• [WRITTEN TASK]:
Can you copy every line of text in the records below word for word, leaving out the pictures?

• [PROVIDED MATERIAL]:
******
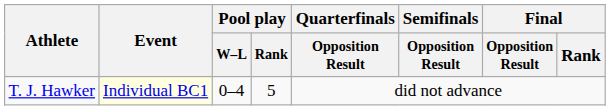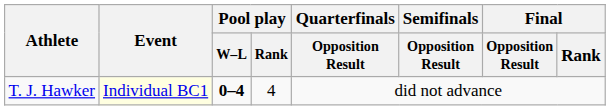T. J. Hawker | Pool play / W–L: normal -> bold
T. J. Hawker | Pool play / Rank: 5 -> 4
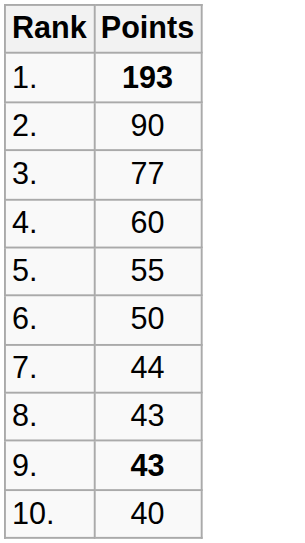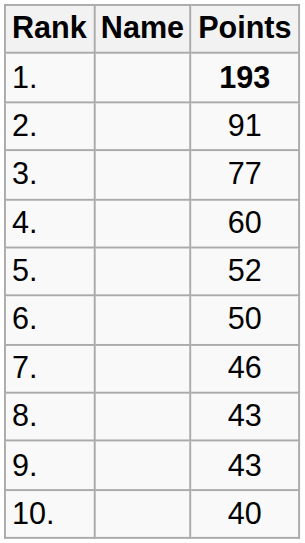+ column: Name
2. | Points: 90 -> 91
5. | Points: 55 -> 52
7. | Points: 44 -> 46
9. | Points: bold -> normal
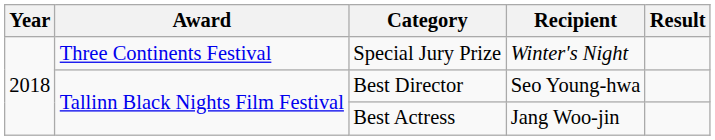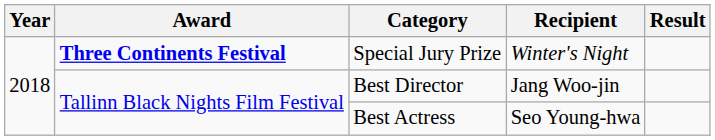Special Jury Prize | Award: normal -> bold
Best Director | Recipient: Seo Young-hwa -> Jang Woo-jin
Best Actress | Recipient: Jang Woo-jin -> Seo Young-hwa
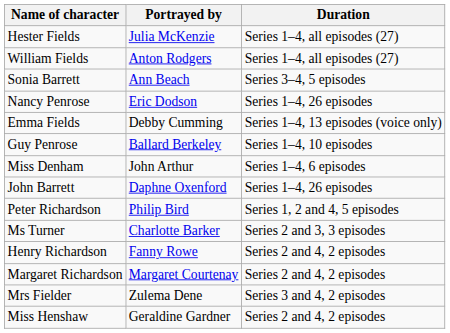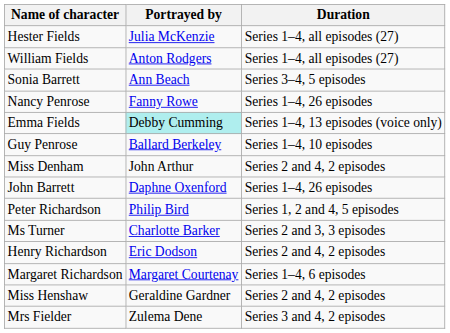Nancy Penrose | Portrayed by: Eric Dodson -> Fanny Rowe
Emma Fields | Portrayed by: no background -> paleturquoise background
Miss Denham | Duration: Series 1–4, 6 episodes -> Series 2 and 4, 2 episodes
Henry Richardson | Portrayed by: Fanny Rowe -> Eric Dodson
Margaret Richardson | Duration: Series 2 and 4, 2 episodes -> Series 1–4, 6 episodes
rows swapped: Mrs Fielder <-> Miss Henshaw
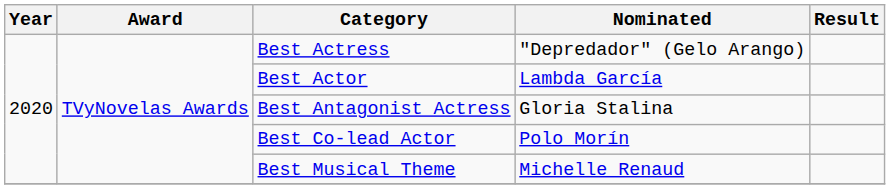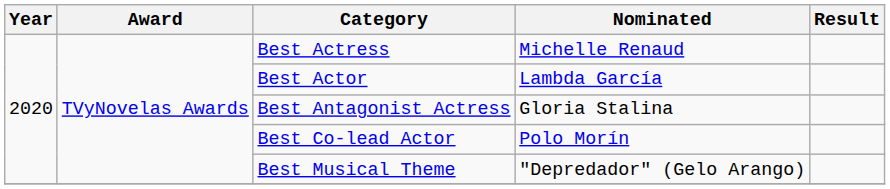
******
• [WORKED ANSWER]:
T. J. Hawker | Pool play / W–L: normal -> bold
T. J. Hawker | Pool play / Rank: 5 -> 4
+ column: Name
2. | Points: 90 -> 91
5. | Points: 55 -> 52
7. | Points: 44 -> 46
9. | Points: bold -> normal
Special Jury Prize | Award: normal -> bold
Best Director | Recipient: Seo Young-hwa -> Jang Woo-jin
Best Actress | Recipient: Jang Woo-jin -> Seo Young-hwa
Nancy Penrose | Portrayed by: Eric Dodson -> Fanny Rowe
Emma Fields | Portrayed by: no background -> paleturquoise background
Miss Denham | Duration: Series 1–4, 6 episodes -> Series 2 and 4, 2 episodes
Henry Richardson | Portrayed by: Fanny Rowe -> Eric Dodson
Margaret Richardson | Duration: Series 2 and 4, 2 episodes -> Series 1–4, 6 episodes
rows swapped: Mrs Fielder <-> Miss Henshaw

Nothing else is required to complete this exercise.